# What is expected
Reproduce exactly the span of lines that opens with the line containing "text_box [84, 373, 1416, 789]" and closes with the last line of the entries below.
::::
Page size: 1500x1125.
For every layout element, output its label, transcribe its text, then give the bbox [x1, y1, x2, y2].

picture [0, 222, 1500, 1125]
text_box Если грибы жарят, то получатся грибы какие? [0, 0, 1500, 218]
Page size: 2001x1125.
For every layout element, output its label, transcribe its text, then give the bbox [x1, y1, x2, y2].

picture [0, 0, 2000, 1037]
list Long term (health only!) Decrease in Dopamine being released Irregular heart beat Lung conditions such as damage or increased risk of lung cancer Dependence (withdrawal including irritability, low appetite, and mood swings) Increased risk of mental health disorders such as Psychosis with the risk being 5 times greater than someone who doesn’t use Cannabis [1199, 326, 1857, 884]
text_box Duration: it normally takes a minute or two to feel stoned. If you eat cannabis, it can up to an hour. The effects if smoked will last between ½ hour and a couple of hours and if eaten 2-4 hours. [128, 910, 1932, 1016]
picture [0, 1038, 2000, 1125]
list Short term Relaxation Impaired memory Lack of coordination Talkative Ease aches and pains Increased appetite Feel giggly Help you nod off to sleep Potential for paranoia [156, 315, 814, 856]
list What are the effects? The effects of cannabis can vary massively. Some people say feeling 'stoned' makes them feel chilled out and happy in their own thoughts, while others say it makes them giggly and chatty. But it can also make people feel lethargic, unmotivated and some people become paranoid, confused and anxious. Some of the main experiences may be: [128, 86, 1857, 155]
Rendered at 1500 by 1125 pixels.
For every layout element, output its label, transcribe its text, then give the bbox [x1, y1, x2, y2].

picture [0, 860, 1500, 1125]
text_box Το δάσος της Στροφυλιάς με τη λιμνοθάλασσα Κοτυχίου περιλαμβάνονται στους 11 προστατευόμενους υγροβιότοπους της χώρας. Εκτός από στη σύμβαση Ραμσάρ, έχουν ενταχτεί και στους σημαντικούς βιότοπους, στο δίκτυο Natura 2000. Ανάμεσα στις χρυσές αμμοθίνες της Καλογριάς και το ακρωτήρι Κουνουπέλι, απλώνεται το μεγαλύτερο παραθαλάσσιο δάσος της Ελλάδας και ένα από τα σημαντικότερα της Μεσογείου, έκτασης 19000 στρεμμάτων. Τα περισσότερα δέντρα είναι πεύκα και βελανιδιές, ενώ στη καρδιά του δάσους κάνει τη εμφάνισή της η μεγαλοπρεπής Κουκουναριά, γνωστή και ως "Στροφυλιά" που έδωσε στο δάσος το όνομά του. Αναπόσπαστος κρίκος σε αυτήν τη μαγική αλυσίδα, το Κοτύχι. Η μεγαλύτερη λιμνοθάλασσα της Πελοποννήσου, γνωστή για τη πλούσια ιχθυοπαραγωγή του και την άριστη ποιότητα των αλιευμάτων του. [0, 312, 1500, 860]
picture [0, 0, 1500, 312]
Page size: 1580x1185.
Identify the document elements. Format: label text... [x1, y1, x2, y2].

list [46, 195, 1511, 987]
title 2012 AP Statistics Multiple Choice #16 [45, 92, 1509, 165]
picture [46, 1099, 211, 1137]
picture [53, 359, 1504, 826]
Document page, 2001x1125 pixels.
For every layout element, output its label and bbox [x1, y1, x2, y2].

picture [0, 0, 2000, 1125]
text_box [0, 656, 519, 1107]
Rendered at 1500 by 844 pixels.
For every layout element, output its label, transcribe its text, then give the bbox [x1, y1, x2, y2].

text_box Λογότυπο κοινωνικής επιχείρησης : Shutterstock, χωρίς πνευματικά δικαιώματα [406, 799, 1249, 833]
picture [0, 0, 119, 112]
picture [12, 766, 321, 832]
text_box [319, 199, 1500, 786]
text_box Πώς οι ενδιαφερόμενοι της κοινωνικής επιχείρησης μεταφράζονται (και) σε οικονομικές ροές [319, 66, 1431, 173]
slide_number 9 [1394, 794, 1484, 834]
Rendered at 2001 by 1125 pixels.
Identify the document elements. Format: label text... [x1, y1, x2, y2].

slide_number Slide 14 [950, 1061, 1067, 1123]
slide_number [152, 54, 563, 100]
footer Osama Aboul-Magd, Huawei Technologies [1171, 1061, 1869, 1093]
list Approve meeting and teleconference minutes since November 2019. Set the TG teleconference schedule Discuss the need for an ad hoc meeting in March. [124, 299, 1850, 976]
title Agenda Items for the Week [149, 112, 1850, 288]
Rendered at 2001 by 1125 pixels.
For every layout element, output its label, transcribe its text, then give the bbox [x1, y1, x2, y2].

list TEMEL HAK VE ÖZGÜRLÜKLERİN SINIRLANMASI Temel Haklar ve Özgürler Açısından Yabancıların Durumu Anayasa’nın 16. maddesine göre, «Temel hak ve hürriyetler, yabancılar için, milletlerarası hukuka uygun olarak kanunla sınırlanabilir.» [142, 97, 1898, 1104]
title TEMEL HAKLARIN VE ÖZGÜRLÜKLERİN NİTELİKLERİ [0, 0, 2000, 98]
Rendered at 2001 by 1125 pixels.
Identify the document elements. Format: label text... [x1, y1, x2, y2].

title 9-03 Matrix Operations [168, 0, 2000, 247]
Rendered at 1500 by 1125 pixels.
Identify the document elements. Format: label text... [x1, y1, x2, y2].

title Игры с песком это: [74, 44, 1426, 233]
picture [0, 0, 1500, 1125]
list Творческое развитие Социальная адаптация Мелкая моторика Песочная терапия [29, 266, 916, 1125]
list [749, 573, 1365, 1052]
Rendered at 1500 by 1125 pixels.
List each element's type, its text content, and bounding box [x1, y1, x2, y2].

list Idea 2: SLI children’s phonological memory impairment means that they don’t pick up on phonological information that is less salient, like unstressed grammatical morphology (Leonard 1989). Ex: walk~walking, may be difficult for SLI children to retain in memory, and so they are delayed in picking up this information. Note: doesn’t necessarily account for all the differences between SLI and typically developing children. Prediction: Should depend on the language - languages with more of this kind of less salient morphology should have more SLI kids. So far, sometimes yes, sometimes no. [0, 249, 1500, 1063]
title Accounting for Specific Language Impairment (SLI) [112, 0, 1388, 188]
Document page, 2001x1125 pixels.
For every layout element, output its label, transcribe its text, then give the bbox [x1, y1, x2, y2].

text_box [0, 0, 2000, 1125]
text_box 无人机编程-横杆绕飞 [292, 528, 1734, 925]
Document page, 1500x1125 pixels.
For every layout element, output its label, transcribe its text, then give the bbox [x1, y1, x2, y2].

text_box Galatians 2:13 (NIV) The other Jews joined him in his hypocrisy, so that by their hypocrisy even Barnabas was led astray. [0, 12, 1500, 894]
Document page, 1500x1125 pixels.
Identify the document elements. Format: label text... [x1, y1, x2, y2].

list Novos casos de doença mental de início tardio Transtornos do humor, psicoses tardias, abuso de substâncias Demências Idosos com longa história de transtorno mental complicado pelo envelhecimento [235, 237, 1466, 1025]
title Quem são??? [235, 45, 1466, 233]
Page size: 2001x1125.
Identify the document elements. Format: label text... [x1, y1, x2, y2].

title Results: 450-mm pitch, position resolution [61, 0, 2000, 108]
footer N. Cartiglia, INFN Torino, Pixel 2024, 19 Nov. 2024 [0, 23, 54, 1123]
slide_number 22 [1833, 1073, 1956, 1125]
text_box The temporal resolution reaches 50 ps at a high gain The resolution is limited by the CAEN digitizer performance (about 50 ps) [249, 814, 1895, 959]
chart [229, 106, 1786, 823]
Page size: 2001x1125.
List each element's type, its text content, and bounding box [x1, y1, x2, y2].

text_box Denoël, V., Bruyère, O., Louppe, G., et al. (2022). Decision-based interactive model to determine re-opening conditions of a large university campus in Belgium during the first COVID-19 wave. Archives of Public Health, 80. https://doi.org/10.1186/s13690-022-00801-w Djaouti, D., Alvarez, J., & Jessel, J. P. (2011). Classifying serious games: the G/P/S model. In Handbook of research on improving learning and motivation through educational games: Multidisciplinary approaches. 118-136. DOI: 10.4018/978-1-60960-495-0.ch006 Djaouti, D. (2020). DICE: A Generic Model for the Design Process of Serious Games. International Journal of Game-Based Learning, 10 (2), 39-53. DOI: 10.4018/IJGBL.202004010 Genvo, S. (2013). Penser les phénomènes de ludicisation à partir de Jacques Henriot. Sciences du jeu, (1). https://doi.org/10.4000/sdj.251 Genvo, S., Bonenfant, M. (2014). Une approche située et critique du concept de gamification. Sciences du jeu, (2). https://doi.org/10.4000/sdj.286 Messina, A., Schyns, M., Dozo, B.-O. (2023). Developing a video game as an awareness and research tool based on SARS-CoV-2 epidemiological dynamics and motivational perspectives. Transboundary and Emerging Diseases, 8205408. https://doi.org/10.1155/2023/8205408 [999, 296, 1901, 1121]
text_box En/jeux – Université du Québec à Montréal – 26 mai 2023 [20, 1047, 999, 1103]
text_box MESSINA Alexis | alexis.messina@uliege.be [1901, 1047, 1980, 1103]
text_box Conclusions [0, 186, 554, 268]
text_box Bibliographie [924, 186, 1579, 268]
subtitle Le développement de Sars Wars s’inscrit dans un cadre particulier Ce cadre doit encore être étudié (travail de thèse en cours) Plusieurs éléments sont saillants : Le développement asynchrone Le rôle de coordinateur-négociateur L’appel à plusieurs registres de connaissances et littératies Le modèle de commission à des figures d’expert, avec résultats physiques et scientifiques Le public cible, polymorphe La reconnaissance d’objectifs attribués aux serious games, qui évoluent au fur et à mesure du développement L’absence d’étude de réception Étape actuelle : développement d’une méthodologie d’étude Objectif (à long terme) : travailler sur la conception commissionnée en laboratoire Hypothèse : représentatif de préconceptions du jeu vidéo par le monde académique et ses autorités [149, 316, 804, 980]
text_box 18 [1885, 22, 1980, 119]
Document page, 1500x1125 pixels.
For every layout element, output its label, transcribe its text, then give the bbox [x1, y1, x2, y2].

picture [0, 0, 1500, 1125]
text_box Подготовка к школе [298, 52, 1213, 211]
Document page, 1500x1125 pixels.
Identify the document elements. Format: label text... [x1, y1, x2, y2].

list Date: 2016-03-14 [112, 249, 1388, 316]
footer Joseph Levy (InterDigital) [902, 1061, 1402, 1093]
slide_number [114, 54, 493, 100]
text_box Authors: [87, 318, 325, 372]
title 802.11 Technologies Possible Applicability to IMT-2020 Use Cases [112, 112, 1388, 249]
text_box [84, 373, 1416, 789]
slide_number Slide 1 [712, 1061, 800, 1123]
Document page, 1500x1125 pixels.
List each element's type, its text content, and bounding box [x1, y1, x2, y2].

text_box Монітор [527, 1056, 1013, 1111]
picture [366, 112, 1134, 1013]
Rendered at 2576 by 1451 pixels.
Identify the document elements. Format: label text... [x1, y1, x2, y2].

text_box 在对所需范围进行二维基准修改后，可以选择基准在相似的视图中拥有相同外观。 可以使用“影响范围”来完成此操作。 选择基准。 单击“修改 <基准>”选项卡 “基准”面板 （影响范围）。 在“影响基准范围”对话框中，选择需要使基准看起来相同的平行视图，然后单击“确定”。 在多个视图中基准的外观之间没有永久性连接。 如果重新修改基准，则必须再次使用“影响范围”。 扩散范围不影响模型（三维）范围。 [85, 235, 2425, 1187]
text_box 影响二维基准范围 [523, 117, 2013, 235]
::::
# Response for this exercise
text_box [84, 373, 1416, 789]
slide_number Slide 1 [712, 1061, 800, 1123]
Document page, 1500x1125 pixels.
List each element's type, its text content, and bounding box [x1, y1, x2, y2].

text_box Монітор [527, 1056, 1013, 1111]
picture [366, 112, 1134, 1013]
Rendered at 2576 by 1451 pixels.
Identify the document elements. Format: label text... [x1, y1, x2, y2].

text_box 在对所需范围进行二维基准修改后，可以选择基准在相似的视图中拥有相同外观。 可以使用“影响范围”来完成此操作。 选择基准。 单击“修改 <基准>”选项卡 “基准”面板 （影响范围）。 在“影响基准范围”对话框中，选择需要使基准看起来相同的平行视图，然后单击“确定”。 在多个视图中基准的外观之间没有永久性连接。 如果重新修改基准，则必须再次使用“影响范围”。 扩散范围不影响模型（三维）范围。 [85, 235, 2425, 1187]
text_box 影响二维基准范围 [523, 117, 2013, 235]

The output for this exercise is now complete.